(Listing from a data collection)
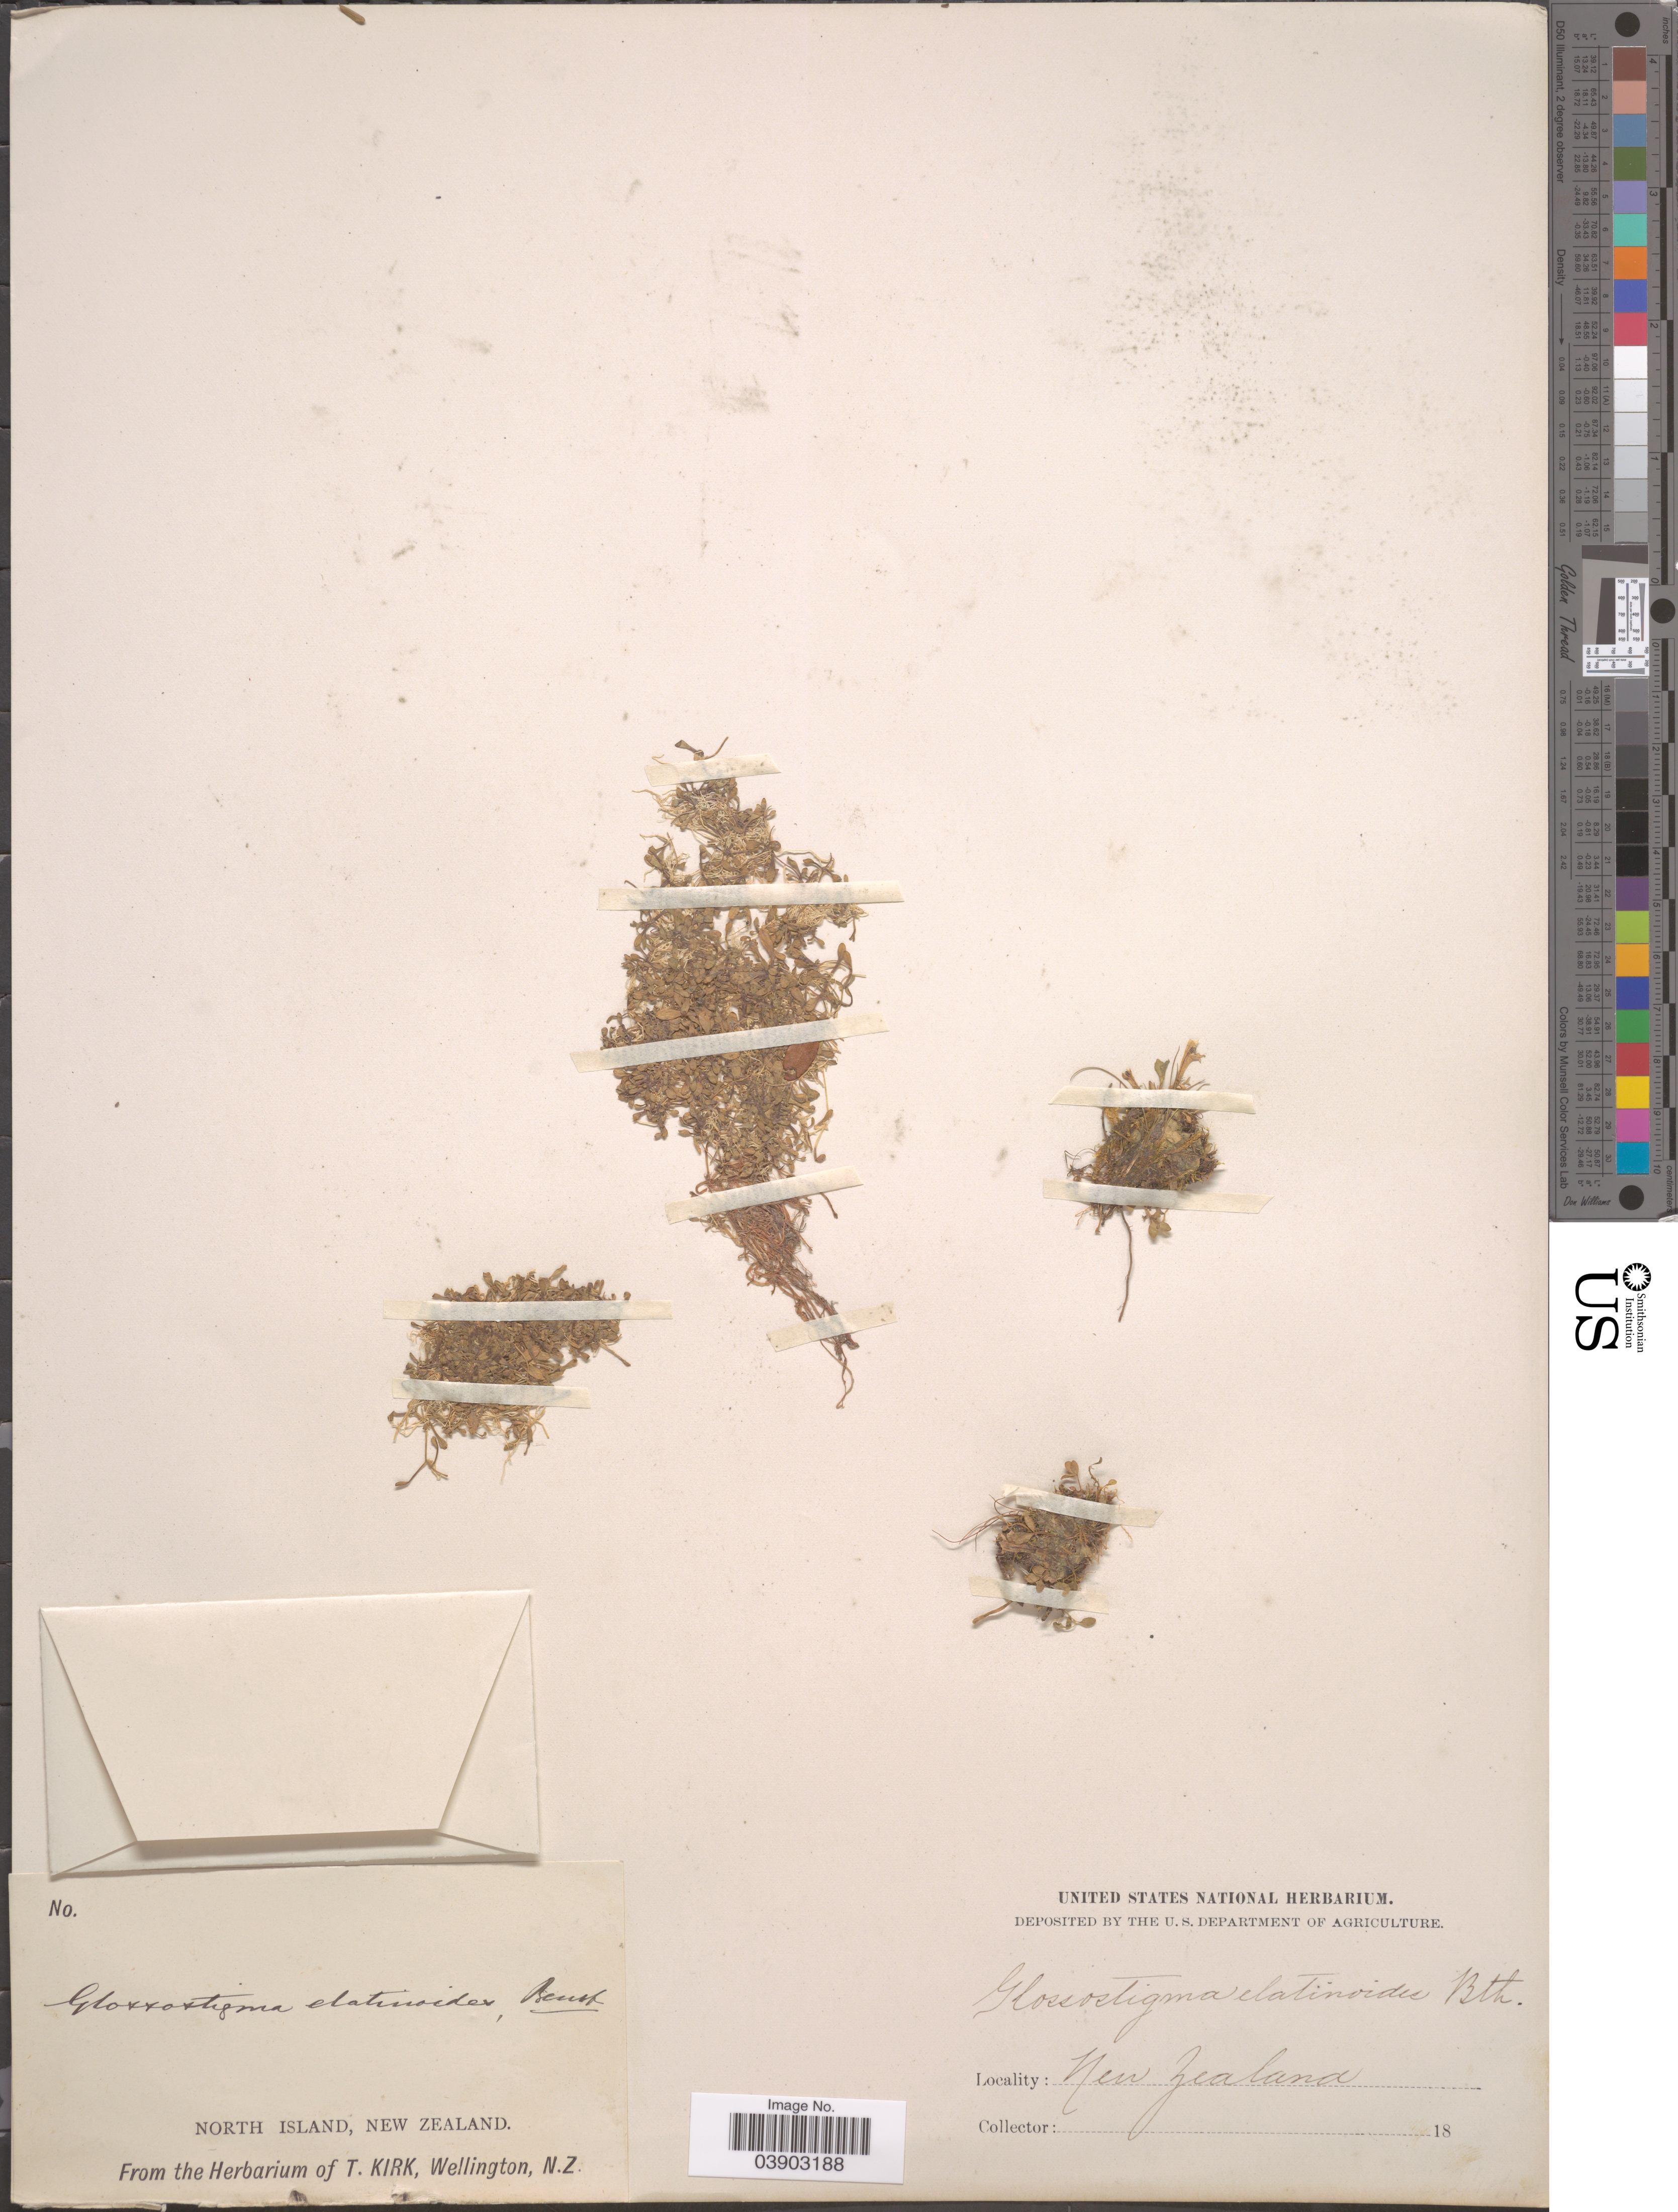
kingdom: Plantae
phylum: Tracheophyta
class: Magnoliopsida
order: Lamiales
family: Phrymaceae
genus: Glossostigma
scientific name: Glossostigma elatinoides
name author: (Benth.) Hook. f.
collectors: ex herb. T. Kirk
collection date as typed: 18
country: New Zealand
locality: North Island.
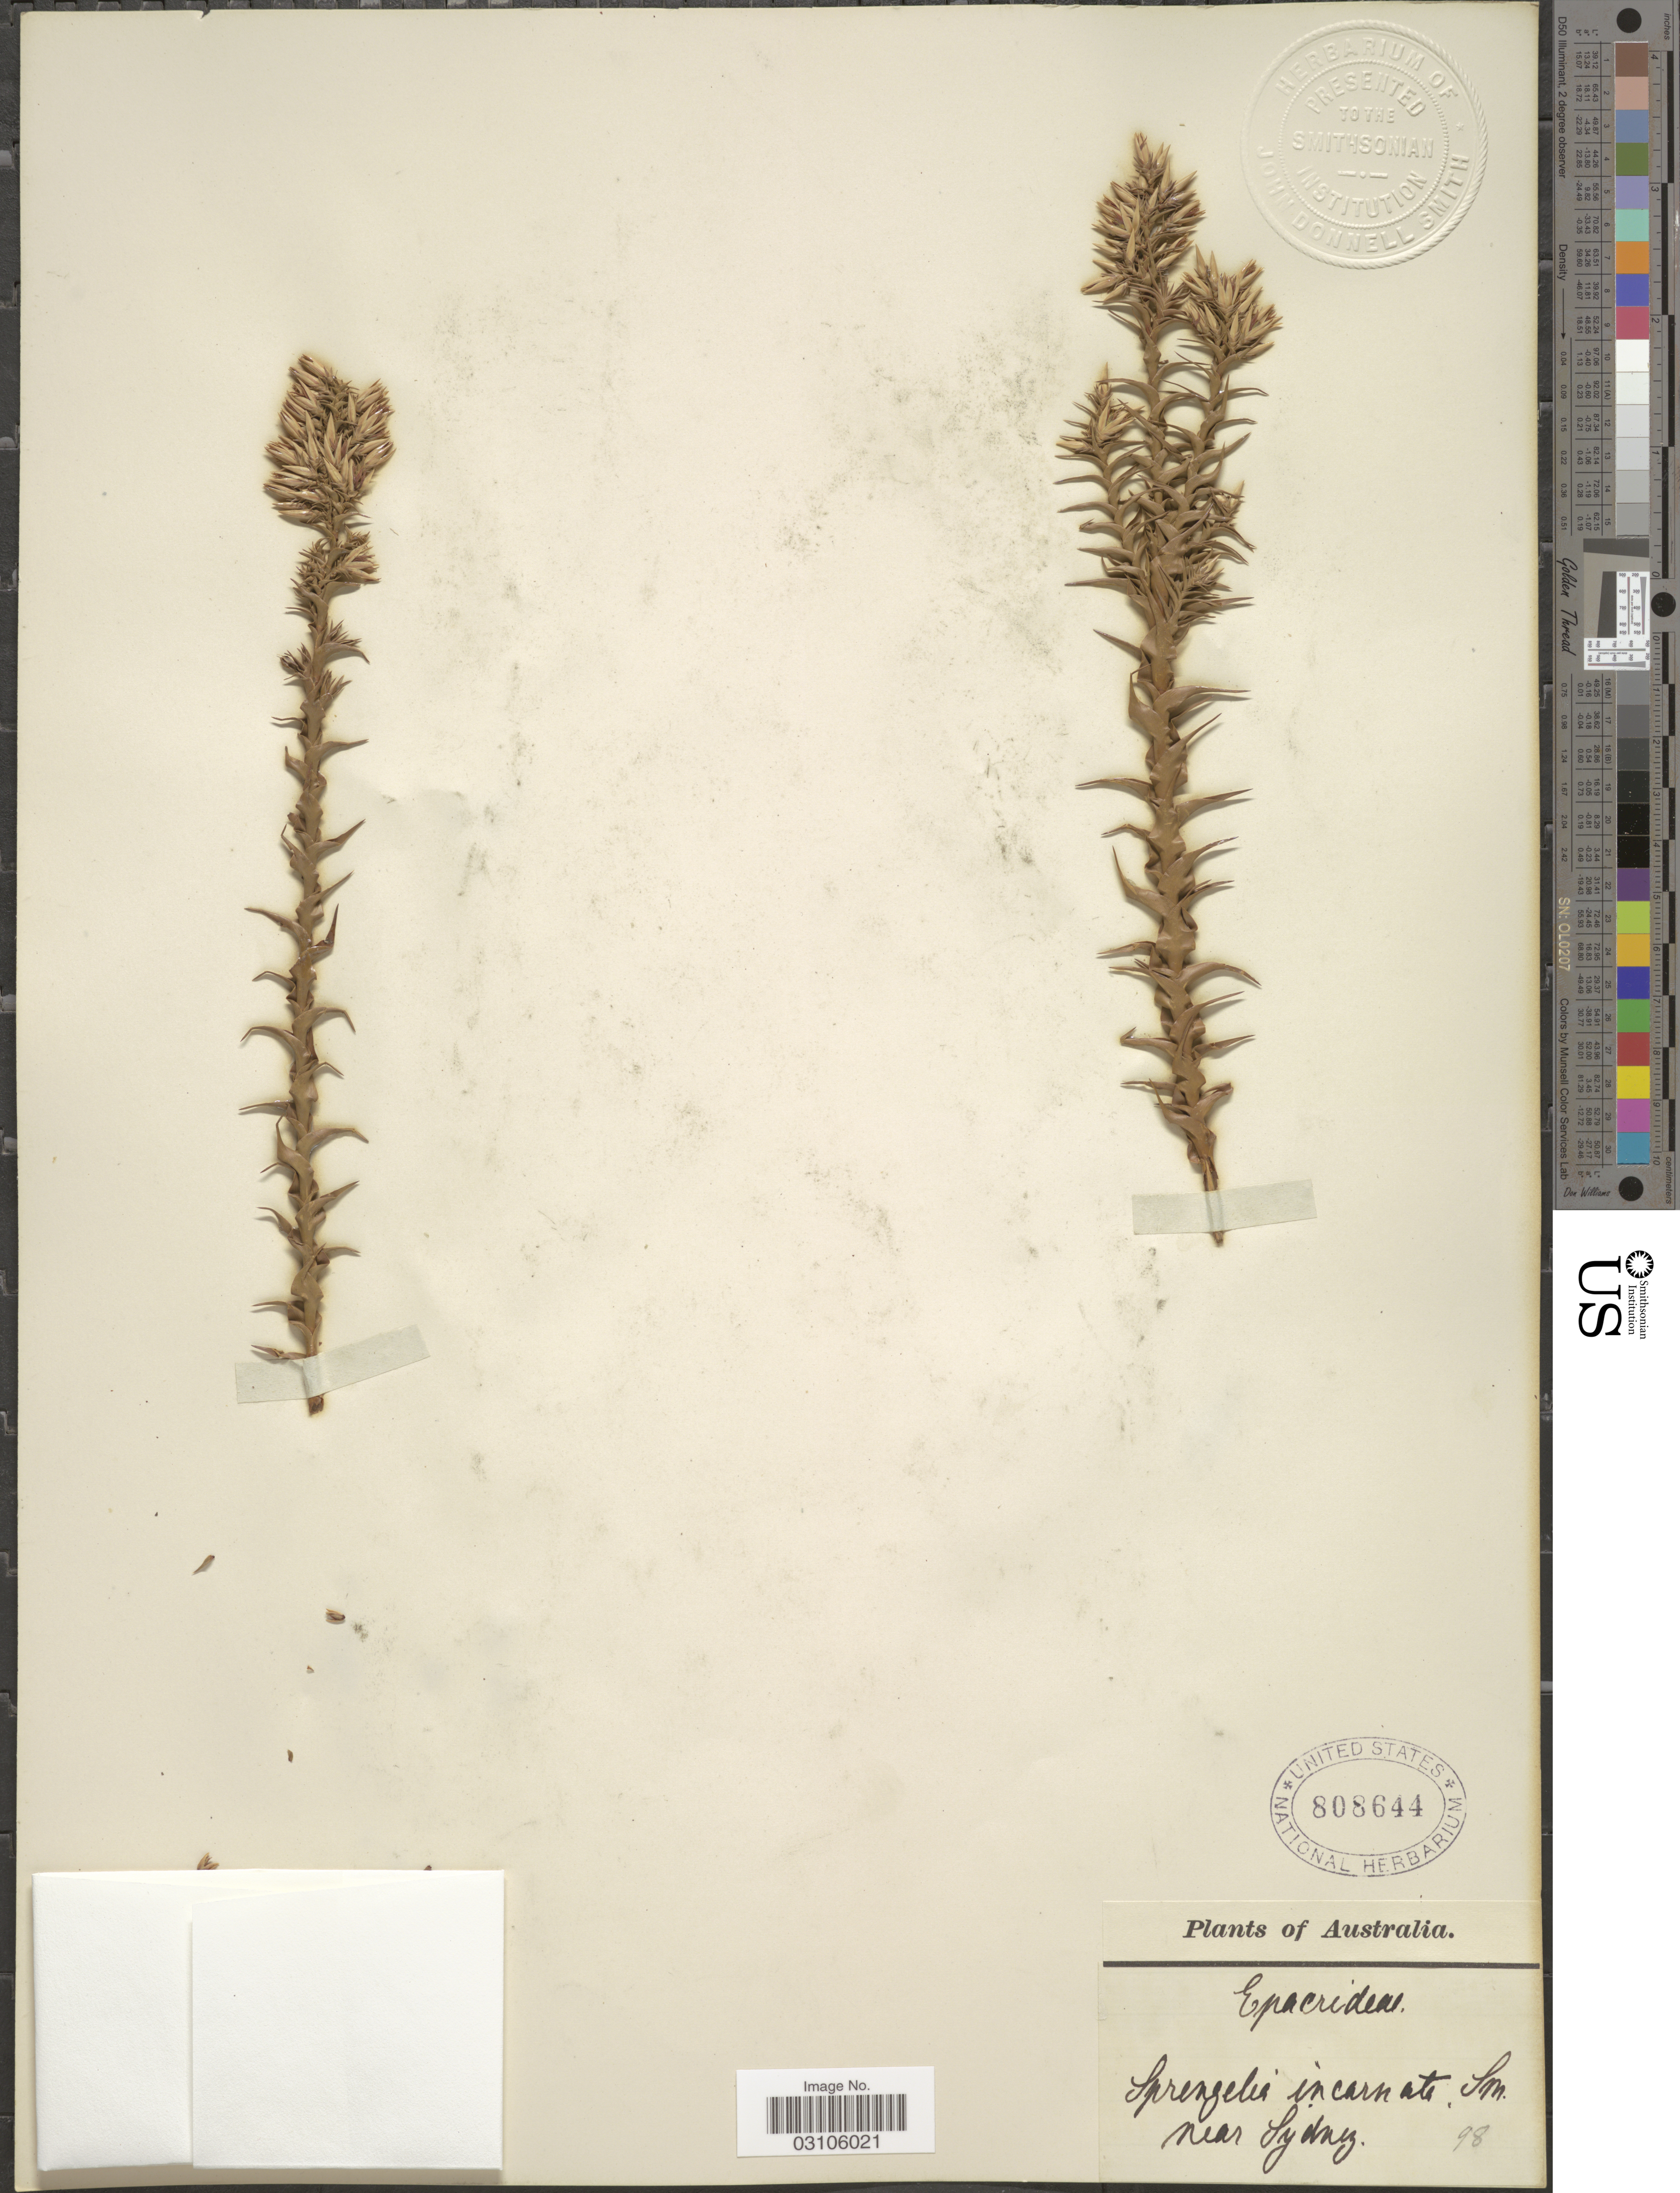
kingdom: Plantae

[Aim of the exercise]
Turn the stretch of the listing from the line containing "class: Magnoliopsida" through the end of the listing into a JSON list of strings, one string per line, leaving out the pictures.

[Solved problem]
[
  "class: Magnoliopsida",
  "order: Lamiales",
  "family: Phrymaceae",
  "genus: Glossostigma",
  "scientific name: Glossostigma elatinoides",
  "name author: (Benth.) Hook. f.",
  "collectors: ex herb. T. Kirk",
  "collection date as typed: 18",
  "country: New Zealand",
  "locality: North Island.",
  "kingdom: Plantae"
]